Since 2021, Dynavax’s board has instructed management to seek out external assets to purchase, Deep Track detailed in the letter. However, “these efforts have yielded nothing, and we believe continuing this effort will only further distract management from growing Heplisav,” the investment firm said.

Dynavax came out with a lengthy statement and attacked Deep Track Wednesday night. In the release, the biopharma said that the firm, "and in particular its founder, David Kroin, have become fixated on a strategy for Dynavax based on significantly flawed financial and strategic assumptions." It said that whilst it had been attempting to work with Deep Track, the firm had instead been "insistent on a value destructive plan," that included "abandoning portfolio diversification" and running what it called a "strip-mining plan."

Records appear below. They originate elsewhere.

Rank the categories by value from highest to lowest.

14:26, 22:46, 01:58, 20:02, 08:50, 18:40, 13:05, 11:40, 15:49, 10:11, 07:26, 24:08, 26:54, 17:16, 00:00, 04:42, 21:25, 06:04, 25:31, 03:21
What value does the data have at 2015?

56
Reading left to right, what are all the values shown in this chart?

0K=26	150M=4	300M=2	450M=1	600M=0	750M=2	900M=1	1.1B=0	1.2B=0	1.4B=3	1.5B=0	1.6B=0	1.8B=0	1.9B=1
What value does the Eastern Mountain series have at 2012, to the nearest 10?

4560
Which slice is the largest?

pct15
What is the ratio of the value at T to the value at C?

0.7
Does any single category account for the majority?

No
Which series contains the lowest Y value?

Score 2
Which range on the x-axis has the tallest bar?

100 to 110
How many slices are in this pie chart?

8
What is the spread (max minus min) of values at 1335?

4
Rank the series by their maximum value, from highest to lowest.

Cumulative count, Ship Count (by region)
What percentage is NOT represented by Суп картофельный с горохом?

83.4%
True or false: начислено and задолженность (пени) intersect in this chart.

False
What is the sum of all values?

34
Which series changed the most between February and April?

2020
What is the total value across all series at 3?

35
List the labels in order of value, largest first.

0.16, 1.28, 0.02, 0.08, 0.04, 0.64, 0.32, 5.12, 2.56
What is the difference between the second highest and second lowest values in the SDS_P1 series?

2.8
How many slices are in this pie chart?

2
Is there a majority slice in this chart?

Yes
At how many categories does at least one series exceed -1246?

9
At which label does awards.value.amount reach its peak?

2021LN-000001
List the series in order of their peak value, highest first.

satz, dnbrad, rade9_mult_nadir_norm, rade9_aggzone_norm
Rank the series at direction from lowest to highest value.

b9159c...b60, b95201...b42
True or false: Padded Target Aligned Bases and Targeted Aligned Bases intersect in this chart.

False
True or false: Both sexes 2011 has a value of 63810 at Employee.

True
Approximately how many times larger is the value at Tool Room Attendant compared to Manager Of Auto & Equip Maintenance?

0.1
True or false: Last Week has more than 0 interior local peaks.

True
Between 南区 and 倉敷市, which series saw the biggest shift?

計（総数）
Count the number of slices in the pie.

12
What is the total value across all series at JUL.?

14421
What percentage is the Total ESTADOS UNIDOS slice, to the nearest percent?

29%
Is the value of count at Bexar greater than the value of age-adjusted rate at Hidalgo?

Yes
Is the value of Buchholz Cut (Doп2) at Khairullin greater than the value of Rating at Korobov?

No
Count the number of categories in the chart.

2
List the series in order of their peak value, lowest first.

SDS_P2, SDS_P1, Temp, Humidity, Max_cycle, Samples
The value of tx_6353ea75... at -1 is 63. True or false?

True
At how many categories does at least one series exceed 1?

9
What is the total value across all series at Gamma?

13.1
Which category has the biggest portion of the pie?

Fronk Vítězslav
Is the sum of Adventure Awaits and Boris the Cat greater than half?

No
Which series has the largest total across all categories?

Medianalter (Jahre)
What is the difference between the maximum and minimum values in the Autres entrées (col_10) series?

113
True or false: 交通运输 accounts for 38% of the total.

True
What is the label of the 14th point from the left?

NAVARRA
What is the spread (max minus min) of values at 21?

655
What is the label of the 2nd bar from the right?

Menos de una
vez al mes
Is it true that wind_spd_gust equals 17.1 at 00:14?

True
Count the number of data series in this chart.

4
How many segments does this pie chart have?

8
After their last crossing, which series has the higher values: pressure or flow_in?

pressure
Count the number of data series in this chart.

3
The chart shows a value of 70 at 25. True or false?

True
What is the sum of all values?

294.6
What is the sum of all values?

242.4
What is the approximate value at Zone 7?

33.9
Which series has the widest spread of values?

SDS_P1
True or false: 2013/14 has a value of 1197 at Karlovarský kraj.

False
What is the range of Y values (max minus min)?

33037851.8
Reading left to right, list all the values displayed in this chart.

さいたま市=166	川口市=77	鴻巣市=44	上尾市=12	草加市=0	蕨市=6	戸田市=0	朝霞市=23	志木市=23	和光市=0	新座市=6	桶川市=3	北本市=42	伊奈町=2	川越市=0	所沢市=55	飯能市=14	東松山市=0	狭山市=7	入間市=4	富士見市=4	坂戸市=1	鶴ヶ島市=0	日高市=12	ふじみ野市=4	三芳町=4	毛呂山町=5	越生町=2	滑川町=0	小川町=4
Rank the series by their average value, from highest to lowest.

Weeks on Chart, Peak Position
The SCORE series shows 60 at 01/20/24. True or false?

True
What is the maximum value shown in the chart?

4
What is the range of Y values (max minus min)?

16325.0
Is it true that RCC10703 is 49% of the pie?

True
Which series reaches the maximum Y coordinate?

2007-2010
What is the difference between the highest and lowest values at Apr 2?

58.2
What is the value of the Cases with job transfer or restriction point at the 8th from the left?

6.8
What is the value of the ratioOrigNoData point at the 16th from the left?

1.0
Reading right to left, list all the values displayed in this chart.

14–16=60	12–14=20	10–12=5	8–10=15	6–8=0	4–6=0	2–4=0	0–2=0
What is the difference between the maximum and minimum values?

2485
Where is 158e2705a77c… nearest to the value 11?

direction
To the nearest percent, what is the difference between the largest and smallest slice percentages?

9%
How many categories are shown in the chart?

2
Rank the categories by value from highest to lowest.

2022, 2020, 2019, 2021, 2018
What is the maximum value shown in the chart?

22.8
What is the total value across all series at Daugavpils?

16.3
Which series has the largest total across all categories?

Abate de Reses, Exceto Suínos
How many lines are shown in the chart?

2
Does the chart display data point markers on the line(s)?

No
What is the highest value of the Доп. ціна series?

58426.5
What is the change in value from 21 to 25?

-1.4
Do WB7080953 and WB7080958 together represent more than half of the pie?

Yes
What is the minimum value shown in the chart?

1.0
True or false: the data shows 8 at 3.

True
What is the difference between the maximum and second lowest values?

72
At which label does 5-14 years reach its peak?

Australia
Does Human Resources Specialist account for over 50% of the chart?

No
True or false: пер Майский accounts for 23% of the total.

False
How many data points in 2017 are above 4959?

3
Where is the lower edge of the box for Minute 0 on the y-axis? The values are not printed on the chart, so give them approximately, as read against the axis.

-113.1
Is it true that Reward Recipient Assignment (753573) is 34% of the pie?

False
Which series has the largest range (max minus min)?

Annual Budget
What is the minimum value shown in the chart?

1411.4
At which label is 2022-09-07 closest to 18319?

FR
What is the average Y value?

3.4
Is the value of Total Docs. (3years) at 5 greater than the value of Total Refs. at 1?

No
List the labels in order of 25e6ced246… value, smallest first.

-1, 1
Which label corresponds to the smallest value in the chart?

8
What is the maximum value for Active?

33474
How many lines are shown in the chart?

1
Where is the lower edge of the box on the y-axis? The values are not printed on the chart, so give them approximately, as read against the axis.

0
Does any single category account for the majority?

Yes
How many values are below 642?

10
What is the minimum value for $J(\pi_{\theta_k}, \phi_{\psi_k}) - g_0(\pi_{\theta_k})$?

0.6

That plan is being seen through, Dynavax argues, by this attempted change of board members. The company argues that it already has since August been seeking out new directors "as part of its ongoing refreshment program." The biopharma added that Deep Track initially proposed three new directors, but that Dynavax only saw one as being "additive to the Board." 

Dynavax said its board sees the proxy contest as "unreasonable," but that it still "remains committed to constructive and reasonable engagement with Deep Track, while ensuring that the best interests of all stockholders—not only those of Mr. Kroin and his fund—are protected and represented."

Heplisav was approved in 2017 and is projected to generate more than $1 billion through 2030, according to Deep Track. 

Dynavax has two other vaccines currently in development: a wholly owned vaccine for shingles and a Department of Defense-partnered vaccine for plague. Deep Track made no mention of either candidate in its letter.

Another early-stage asset, a combination vaccine for tetanus, diphtheria and acellular pertussis, was dropped in November 2024 after phase 1 data failed to impress.

Last month, Dynavax revealed changes to its board that it said were part of a "refreshment program." These include appointing Emilio Emini, Ph.D., and Lauren Silvernail to the board as well as seeking shareholder approval to phase out Dynavax's staggered board elections.

Deep Track called these changes "reactive," noting that Silvernail is connected to Myers through Harpoon Therapeutics just like the board member she is replacing, Julie Eastland. The firm also expressed concern that changes to the board's election structure, so that all board seats come up for election at the same time, won't be fully implemented until 2028.

Dynavax reports its full-year 2024 results Feb. 20.